* SOURCE
⟨

When you talk about “Christianity” in an Arthurian RPG like Pendragon, it is idealized in the context of medieval romance envisaged through a modern lens; in Kult you have a kind of “Gnostic” world-view with a very dark cast etc. But in neither case do these religious systems faithfully represent anything beyond a literary re-imagining (in the case of Pendragon a modern re-imagining of a medieval re-imagining). I mean, how close is “Christianity” in Pendragon to what was happening on the ground in Sub-Roman Britain in the 5th Century – not very.
While I think it is theoretically possible to put together a table-specific game that is simultaneously textured enough and broad enough to actually use real-world religions and their content without it being bad....I find it very difficult to believe that people can do that with something published and not have it come across very badly. It's a simple problem of compactness. A game--be it a system, a module, an adventure path, whatever--necessarily must be smaller than the body of text and tradition it references. This means you are, of necessity, presenting only a narrow perspective on the topic.

To use one of the repeatedly-cited examples above, Arthurian myth (as far as its religious elements are concerned) is the product of a doubled re-imagining of Christianity in the Medieval Period, first by the people who lived then, second by more recent authors. It's going to be nearly impossible to not present a highly elided, simplified view of Christian theology, practice, and values, and the enormous set of cultural elements that went into making "courtly love" (which is critical to the Arthur/Guinevere/Lancelot tragedy arc) are almost certainly going to be either forgotten, unmentioned, or severely simplified. But as with any system purporting to transmit value-judgments across time and geography, the devil is (sometimes literally) in the details here, and the kinds of elision and simplification that would be required to communicate the core ideas efficiently are exactly the kinds of elision and simplification used to dismiss or deride religions in real life.
I don't think that there is any reason why Christianity in an Arthurian RPG would look anything like 5th century Britain - that's not the cultural milieu of Arthurian romances! But it might evoke or relate to some high mediaeval ideas; or it might present those through a contemporary lens; or a bit of both. The film Excalibur features a wedding presided over by a prelate; Arthur is knighted in the name of God, St Michael and St George; a monk overseas the drawing of the sword from the stone; the Holy Grail is - notionally - the cup used by Christ at the Last Supper. Those are all Christian ideas, and they play important roles in the film both as tropes and as expressions of thematic content. I don't see why a RPG can't be similar in this respect.

One of Graham Greene's best novels is The End of the Affair. It is a Catholic existentialist presentation of Christian belief. I don't see why a RPG - whether something lighter like Wuthering Heights, or something more serious (maybe PbtA inspired) - couldn't engage with similar ideas. When my group played a Wuthering Heights one-shot one of the PCs was a protestant clergyman, and while it was politics rather than religion that figured prominently in the game (because the other PC was a socialist) it could have easily been otherwise.

The film Pitch Black includes overtly religious (Muslim) characters, who engage in and lead prayer. Why couldn't a Traveller game include such things?

⟩

* THE REQUEST
Continue the text on religion in roleplaying games, starting right after its final sentence.

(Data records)

⟨

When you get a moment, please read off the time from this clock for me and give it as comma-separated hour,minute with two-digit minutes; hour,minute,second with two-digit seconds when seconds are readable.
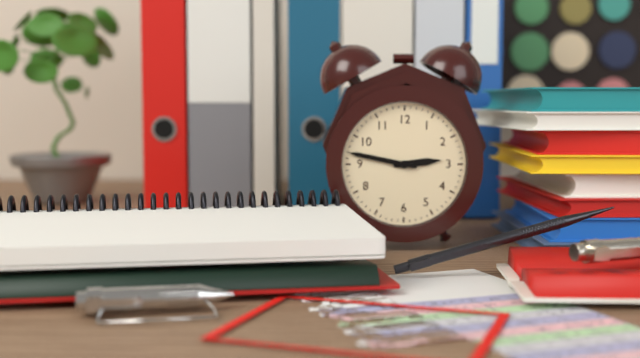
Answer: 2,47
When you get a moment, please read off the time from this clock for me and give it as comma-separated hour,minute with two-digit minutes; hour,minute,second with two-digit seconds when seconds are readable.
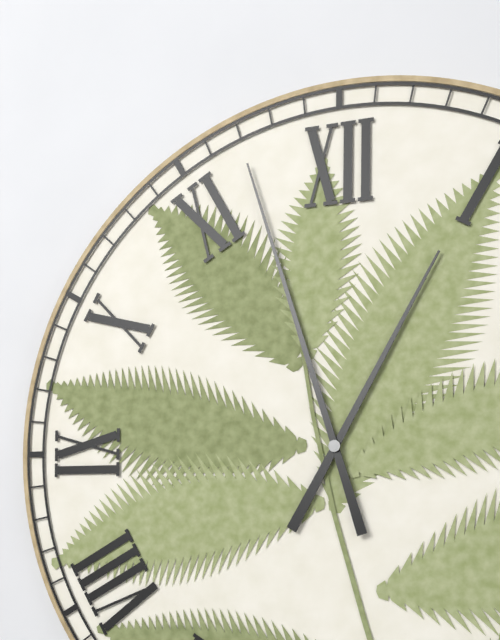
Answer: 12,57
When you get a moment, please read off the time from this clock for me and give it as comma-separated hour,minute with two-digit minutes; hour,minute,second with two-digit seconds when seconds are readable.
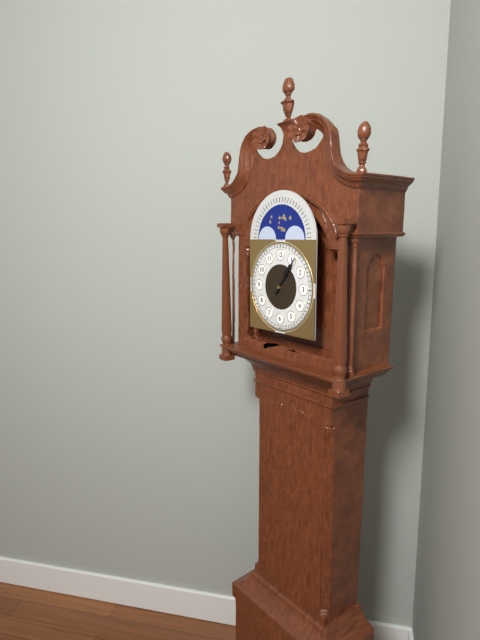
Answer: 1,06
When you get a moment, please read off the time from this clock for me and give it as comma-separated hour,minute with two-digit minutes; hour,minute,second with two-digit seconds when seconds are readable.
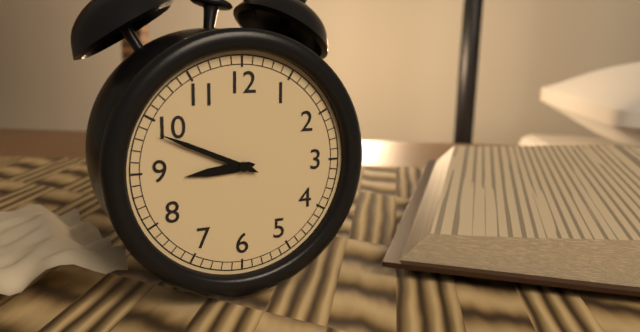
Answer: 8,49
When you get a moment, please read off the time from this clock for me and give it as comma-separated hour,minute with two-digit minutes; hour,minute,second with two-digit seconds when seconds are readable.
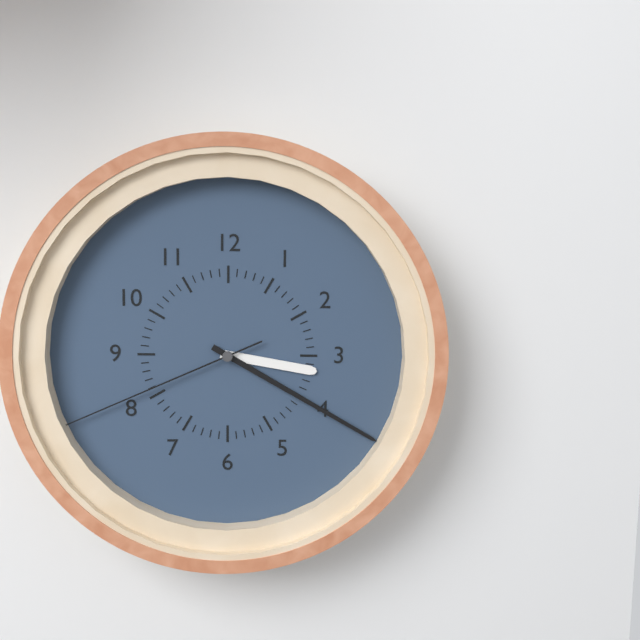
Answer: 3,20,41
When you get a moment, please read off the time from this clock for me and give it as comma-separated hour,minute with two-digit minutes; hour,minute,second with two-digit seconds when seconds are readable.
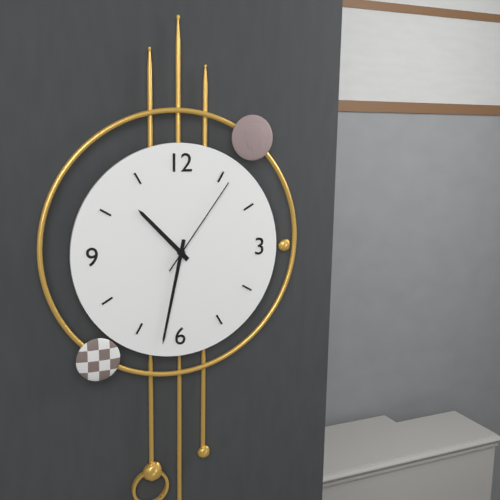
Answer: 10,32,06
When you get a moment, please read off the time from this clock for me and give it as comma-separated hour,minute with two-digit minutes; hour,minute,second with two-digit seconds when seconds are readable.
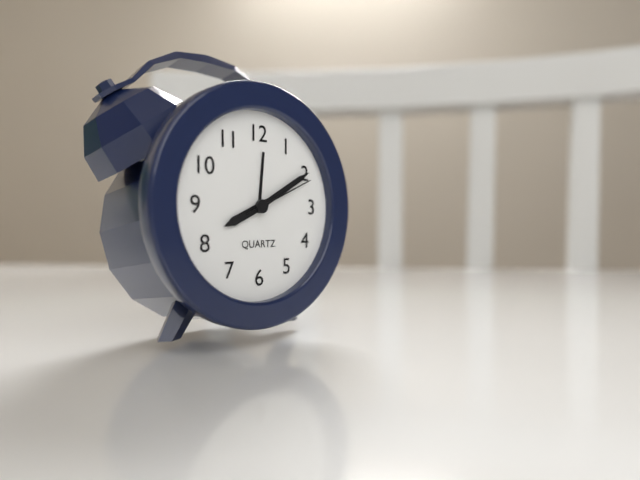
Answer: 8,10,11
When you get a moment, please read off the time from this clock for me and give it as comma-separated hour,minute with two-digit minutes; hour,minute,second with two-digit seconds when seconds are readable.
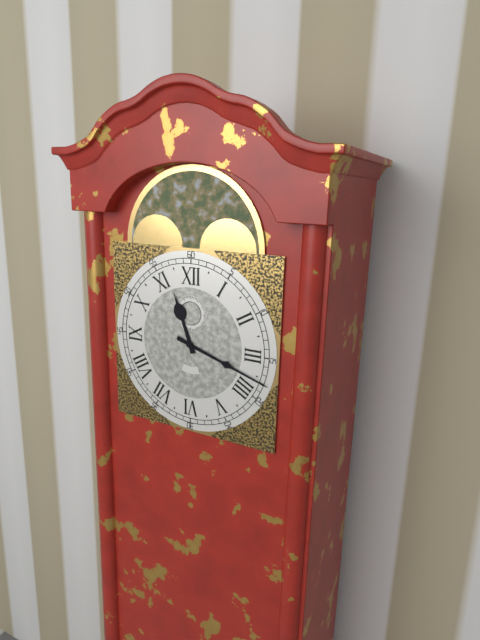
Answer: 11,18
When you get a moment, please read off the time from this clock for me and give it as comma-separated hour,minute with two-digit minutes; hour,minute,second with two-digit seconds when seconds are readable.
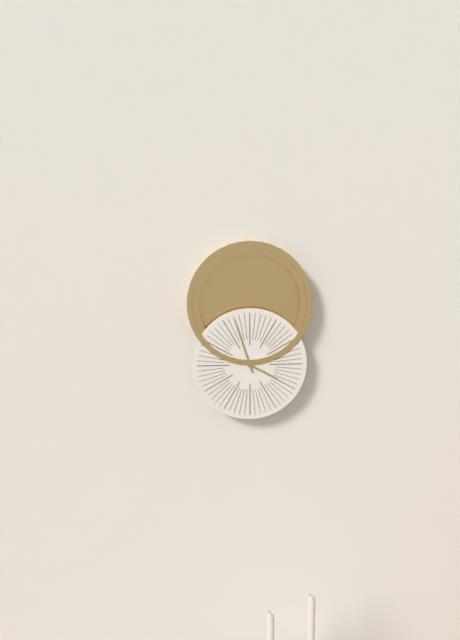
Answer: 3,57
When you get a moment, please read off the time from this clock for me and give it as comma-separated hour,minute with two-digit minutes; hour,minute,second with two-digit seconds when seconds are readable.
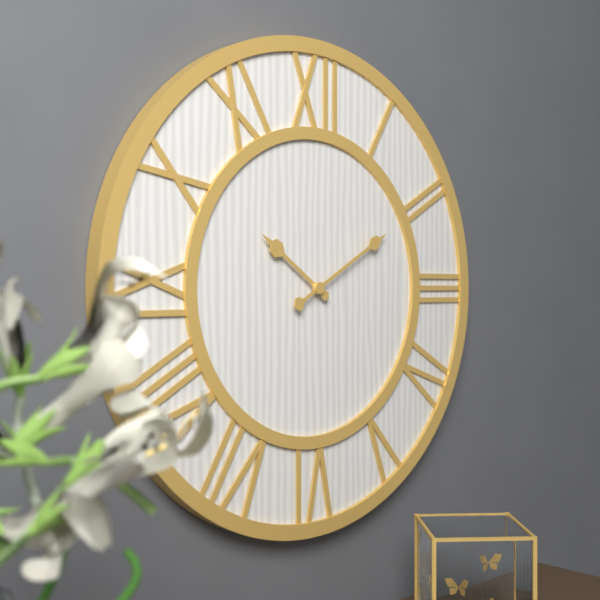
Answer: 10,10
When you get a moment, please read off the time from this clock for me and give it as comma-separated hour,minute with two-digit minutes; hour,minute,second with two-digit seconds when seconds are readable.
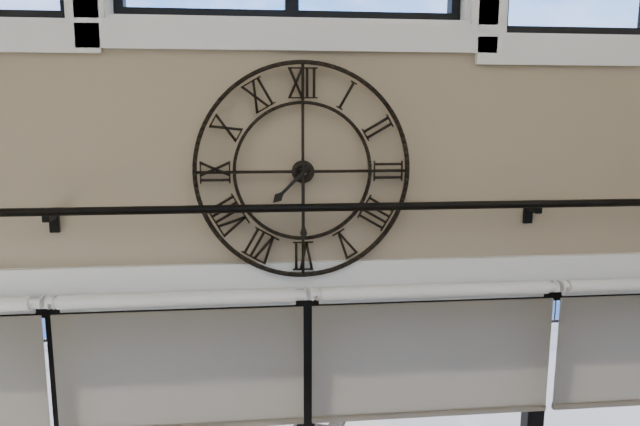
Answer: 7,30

⟩

* REPLY TO THE TASK
Part of the point of using real religions in a RPG is just like any other cultural product - you don't have to provide an encyclopaedic explanation of what you're doing, precisely because you are locating your work within a larger tradition that audiences/participants are already familiar with and themselves located within.
 

Sepulchrave II

Adventurer
I don't think that there is any reason why Christianity in an Arthurian RPG would look anything like 5th century Britain - that's not the cultural milieu of Arthurian romances! But it might evoke or relate to some high mediaeval ideas; or it might present those through a contemporary lens; or a bit of both. The film Excalibur features a wedding presided over by a prelate; Arthur is knighted in the name of God, St Michael and St George; a monk overseas the drawing of the sword from the stone; the Holy Grail is - notionally - the cup used by Christ at the Last Supper. Those are all Christian ideas, and they play important roles in the film both as tropes and as expressions of thematic content. I don't see why a RPG can't be similar in this respect.
Well, yes. That's my point. That the "Christianity" of Arthurian myth is part of a literary conceit which has been accreting and reworking material since the Middle Ages, and emphasizes certain motifs and values. I'm not suggesting that it is inappropriate to base an RPG on it - quite the contrary (Pendragon is one of my favorite games). Merely that it doesn't represent "real religion" - the subject of the thread's original inquiry.

Apparently I did not communicate very well in my previous post.

We could talk about the extent to which purposely fictive/literary constructs have, in fact, influenced "real religion" but probably shouldn't, as we'd end up in all kinds of trouble. :p
 

pemerton

Legend
Well, yes. That's my point. That the "Christianity" of Arthurian myth is part of a literary conceit which has been accreting and reworking material since the Middle Ages, and emphasizes certain motifs and values. I'm not suggesting that it is inappropriate to base an RPG on it - quite the contrary (Pendragon is one of my favorite games). Merely that it doesn't represent "real religion" - the subject of the thread's original inquiry.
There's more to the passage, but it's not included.